5 Indemnification and Limitation of Liability.
 
  5.1 Each party hereto agrees to indemnify and hold harmless the other party and each if its agents, officers, directors and employees against all liability to third parties resulting from the acts or failure to act of such indemnifying party, or any of its customers or users.
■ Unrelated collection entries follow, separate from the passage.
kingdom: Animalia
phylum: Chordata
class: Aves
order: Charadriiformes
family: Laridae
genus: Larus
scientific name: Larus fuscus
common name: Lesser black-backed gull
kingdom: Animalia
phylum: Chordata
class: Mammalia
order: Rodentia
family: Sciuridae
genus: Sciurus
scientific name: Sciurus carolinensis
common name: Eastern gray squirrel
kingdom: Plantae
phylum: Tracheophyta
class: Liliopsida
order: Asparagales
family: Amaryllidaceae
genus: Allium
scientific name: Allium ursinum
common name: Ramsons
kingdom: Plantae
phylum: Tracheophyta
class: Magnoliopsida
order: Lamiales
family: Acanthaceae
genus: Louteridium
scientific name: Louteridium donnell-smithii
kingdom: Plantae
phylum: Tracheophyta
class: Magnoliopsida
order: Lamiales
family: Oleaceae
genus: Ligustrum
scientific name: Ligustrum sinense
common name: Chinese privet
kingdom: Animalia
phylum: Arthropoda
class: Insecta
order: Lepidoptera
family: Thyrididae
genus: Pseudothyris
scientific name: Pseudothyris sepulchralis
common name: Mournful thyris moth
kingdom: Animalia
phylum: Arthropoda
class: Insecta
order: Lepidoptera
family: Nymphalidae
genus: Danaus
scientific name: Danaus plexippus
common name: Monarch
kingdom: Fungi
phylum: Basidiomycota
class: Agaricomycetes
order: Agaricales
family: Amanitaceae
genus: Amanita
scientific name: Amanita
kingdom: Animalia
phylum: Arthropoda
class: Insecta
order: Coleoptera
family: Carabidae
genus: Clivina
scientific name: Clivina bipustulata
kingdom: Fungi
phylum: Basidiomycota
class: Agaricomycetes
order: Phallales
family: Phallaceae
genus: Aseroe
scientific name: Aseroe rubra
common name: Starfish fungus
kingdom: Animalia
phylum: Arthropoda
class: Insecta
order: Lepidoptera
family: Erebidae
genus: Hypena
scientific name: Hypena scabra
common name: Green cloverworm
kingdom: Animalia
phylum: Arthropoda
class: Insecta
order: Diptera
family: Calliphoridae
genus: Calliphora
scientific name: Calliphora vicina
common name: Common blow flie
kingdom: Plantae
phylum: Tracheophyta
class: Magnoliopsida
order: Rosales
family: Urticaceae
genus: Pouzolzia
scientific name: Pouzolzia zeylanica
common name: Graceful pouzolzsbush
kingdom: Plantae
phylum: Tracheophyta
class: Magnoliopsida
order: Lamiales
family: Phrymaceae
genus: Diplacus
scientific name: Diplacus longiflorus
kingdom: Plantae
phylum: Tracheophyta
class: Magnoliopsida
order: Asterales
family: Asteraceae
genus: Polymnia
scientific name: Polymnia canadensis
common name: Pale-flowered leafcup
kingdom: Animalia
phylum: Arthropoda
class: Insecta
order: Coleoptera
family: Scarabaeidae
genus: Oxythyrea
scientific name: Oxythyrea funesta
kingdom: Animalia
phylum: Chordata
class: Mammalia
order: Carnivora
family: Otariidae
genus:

  5.2 UNDER NO CIRCUMSTANCES SHALL EITHER PARTY BE LIABLE TO THE OTHER FOR INDIRECT, INCIDENTAL, PUNITIVE, CONSEQUENTIAL, SPECIAL OR EXEMPLARY DAMAGES OR COSTS, DIRECT OR INDIRECT, (EVEN IF SUCH PARTY HAS BEEN ADVISED OF THE POSSIBILITY OF SUCH DAMAGES), ARISING FROM MERCHANT PARTICIPATION IN TRANCOS’S NETWORK. TRANCOS SHALL NOT IN ANY EVENT BE LIABLE TO MERCHANT FOR MORE THAN THE AMOUNT PAID TO TRANCOS BY MERCHANT FOR SERVICES RENDERED HEREUNDER. NO ACTION, SUIT OR PROCEEDING SHALL BE BROUGHT AGAINST TRANCOS MORE THAN ONE YEAR AFTER THE DATE OF SERVICE.
 
6 Force Majeure.
 
  6.1 Neither party shall be deemed in default of this Agreement to the extent that performance of its obligations or attempts to cure any breach are delayed or prevented by reason of any act of God, fire, natural disaster, accident, terrorism, riots, acts of government, shortage of materials or supplies, or any other cause beyond the reasonable control of such party; provided, that the party whose performance is affected by any such event gives the other party written notice thereof within three (3) business days of such event or occurrence.
 
7 Remedies.
 
  7.1 Trancos reserves the right to take appropriate legal action to cover its damages against any Merchant that violates the terms of this Agreement, or commits fraudulent activity against Trancos. Except as otherwise specified, the rights and remedies granted to a Party under the Agreement are cumulative and in addition to, not in lieu of, any other rights and remedies which the Party may possess at law or in equity.
 
8 Governing Law.
 
  8.1 The rights and obligations of the parties under this Agreement shall be governed by and construed under the laws of Texas.
 
9 Non-Compete Non-Circumvention.
 
  9.1 During the term of this Agreement and for a period of 180 days thereafter, Client agrees that it will not engage, contract with, license, or permit any person, firm, or entity to represent Client in any performance-based advertising relationship with any of Company web site partners, Media Sites, affiliates, including, without limitation, those that are part of the Company network of websites or any entity that was such a partner or affiliate of Company as of six (6) months prior to the conclusion or termination of this Agreement, without prior written approval by authorized party at Company.
 
10 Survival.
 
  10.1 Any obligations which expressly or by their nature are to continue after termination, cancellation, or expiration of the Agreement shall survive and remain in effect after such happening.